Re-issue specialists Rhino Records have opted to mark the 25th anniversary of the release of REM’s Warner Bros debut offering Green with the release of a compelling two-record set featuring the re-mastered original album alongside a rousing concert recording culled from the penultimate date on the band’s 1989 world tour.

The set list of their energised show in Greensboro, North Carolina, sprinkled much-loved old favourites such as The One I Love and Finest Worksong among a batch of newly minted gems led by Stand, Pop Song 89 and Orange Crush which captured this unique band at their most enigmatic and eclectic.

The Stranglers: The Old Testament (EMI Records)

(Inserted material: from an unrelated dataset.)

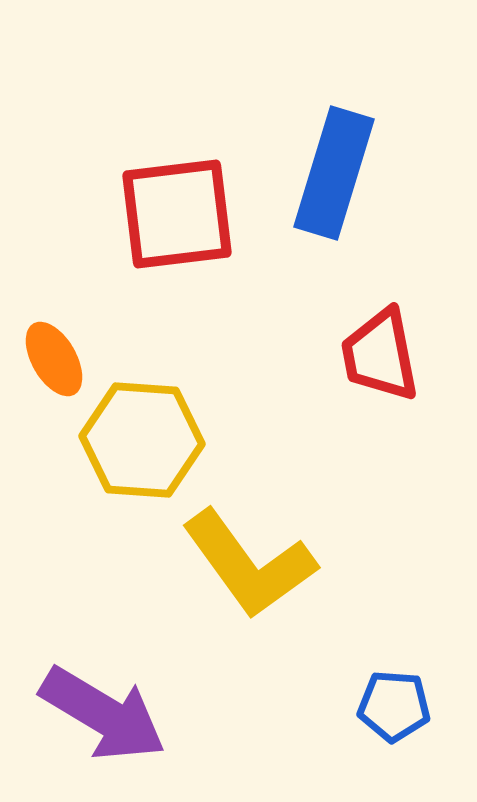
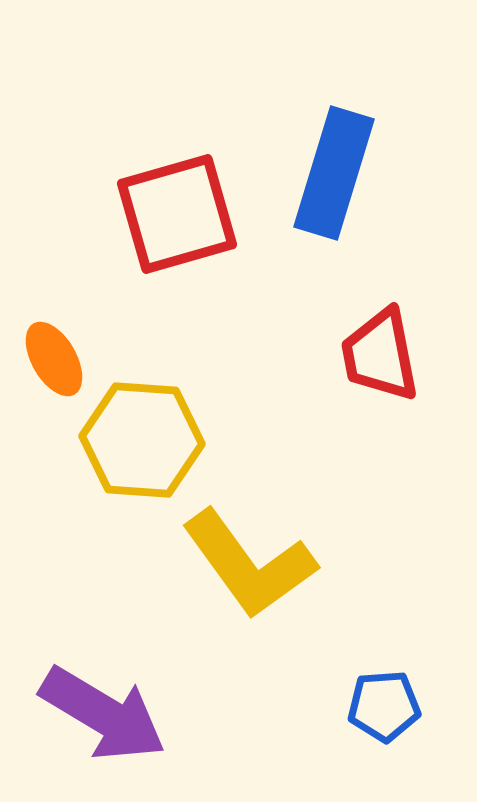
red square: rotated 9 degrees counterclockwise
blue pentagon: moved 10 px left; rotated 8 degrees counterclockwise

This expanded version of The Stranglers’ anthology brings together the first six albums Guildford’s finest musical exports recorded for United Artists, along with a generous assortment of singles, B-sides and rarities.

The group may have risen to prominence during the punk era but Dave Greenfield’s inventive keyboard work and Jean-Jacques Burnel’s melodic bass always set them apart from many of their less gifted contemporaries, and this definitive five-CD set provides the ideal introduction to their forceful and uncompromising sound.

Hugh Laurie: Didn’t It Rain (Warner Bros)

The amiable thespian continues his mildly self-indulgent exploration of American blues with Didn’t It Rain, a mellow and warm-hearted collection which finds him stepping out of the spotlight on several tracks as the vocal duties are delegated to Guatemalan singer-songwriter Gaby Moreno and soul singer Jean McClain.

The legendary Taj Mahal also makes an impressive guest appearance on Little Brother Montgomery’s Vicksburg Blues, and Laurie’s well drilled backing band are in particularly fine fettle on an extended version of W C Handy’s St Louis Blues.

Clifford T Ward: The Best Is Yet To Come – The Collection (Cherry Red/Press Play PRESS 8 CD)

This highly listenable new anthology serves up a representative selection of the gentle and elegaic balladry which helped to elevate Ward to pop stardom for a brief period during the early 1970s.

Cliff’s reluctance to tour or appear in public to promote his work effectively shattered any dreams he may have harboured of achieving lasting commercial success, but the former school teacher bequeathed a fine body of work to posterity nonetheless, and his unique songwriting style is captured at its most appealing here on tracks such as Jigsaw Girl, Coathanger and his 1973 hit, Gaye.

Various Artists: After Sun (Fantastic Voyage FVTD 165)

An absorbing three-CD set from Fantastic Voyage, exploring the work of the roster of seminal blues, rockabilly and r&b artists who cut their teeth as aspiring young musicians at Sam Phillips’ legendary Sun Studios during the mid1950s.

Rather unusually Dave Penny’s anthology concentrates on the music these uninhibited performers made after they had left the fold and moved on to pastures new, with compelling offerings from the likes of B B King, Howlin’ Wolf and Elvis Presley rubbing shoulders with some splendid obscurities culled from the archives of a string of long-forgotten American record labels.